Can I mix choreography and orchestration?

Yes — and most large systems do. The pattern: orchestrators drive the high-level business workflow (order lifecycle, KYC onboarding), but the individual steps within the workflow may publish events that downstream services consume choreographically. For example, an Order orchestrator drives PlaceOrder → Pay → Ship, but the 'Pay' step publishes a PaymentReceived event that analytics, fraud detection, and the audit log all consume independently. The orchestrator doesn't know or care about those subscribers. This hybrid gives you explicit control where you need it and free fan-out where you don't.

What is BPMN and why do enterprises like it?

Business Process Model and Notation (BPMN 2.0) is an ISO-standardized visual notation for workflows: boxes for activities, diamonds for gateways, arrows for sequence flows. Camunda 8 / Zeebe executes BPMN diagrams directly — the diagram IS the deployment artifact. Enterprises like it because (1) business analysts can author and review the diagram alongside developers; (2) auditors and regulators understand BPMN; (3) every step is observable in the BPMN execution log. Banks use it for loan approval (15+ steps over days), insurers for claims, manufacturers for supply chains. Limitation: BPMN encodes structure but not full code — for complex logic you still drop into Java service tasks.

How does Temporal's 'durable execution' work?
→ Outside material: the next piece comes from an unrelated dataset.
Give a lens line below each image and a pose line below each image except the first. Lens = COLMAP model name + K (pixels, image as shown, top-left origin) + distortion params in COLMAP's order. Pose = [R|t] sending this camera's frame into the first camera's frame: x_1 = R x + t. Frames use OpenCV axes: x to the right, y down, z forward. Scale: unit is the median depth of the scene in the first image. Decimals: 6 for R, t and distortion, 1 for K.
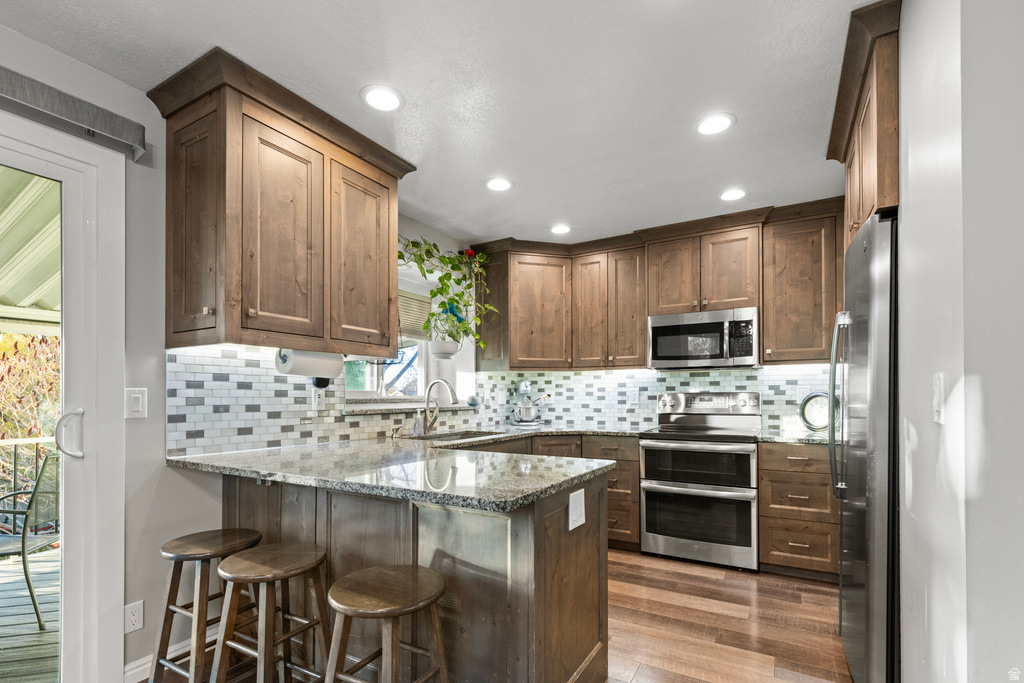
lens RADIAL K [[480.5, 0, 531.0], [0, 480.5, 390.3], [0, 0, 1]] dist [0.013699, -0.003755]
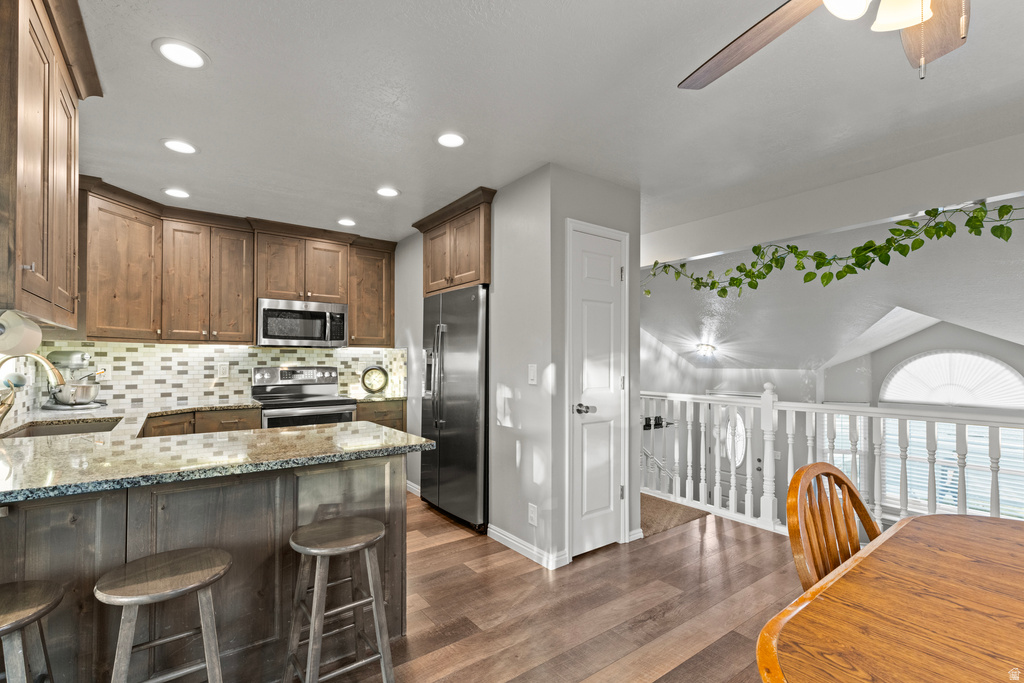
lens RADIAL K [[480.5, 0, 514.7], [0, 480.5, 351.9], [0, 0, 1]] dist [0.013699, -0.003755]
pose [[0.375465, 0.020515, 0.926610, -0.660504], [-0.014923, 0.999759, -0.016087, -0.025559], [-0.926717, -0.007788, 0.375680, 0.051632]]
Your workflow code (regular Go/Java/Python/TypeScript) runs inside the Temporal worker process. Every external call (service invocation, sleep, timer) is intercepted and recorded as an event in Temporal's event history. If the worker crashes, when it restarts Temporal replays the event history to reconstruct the workflow's exact state up to the crash, then continues. The programmer writes code that looks synchronous and stateful; Temporal makes it survive failures invisibly. Workflows can run for hours, days, or years without holding any process-level state. Temporal currently powers Uber, Snap, DoorDash, Coinbase, and Datadog's saga-style orchestration at scale — billions of workflow executions per month across deployments.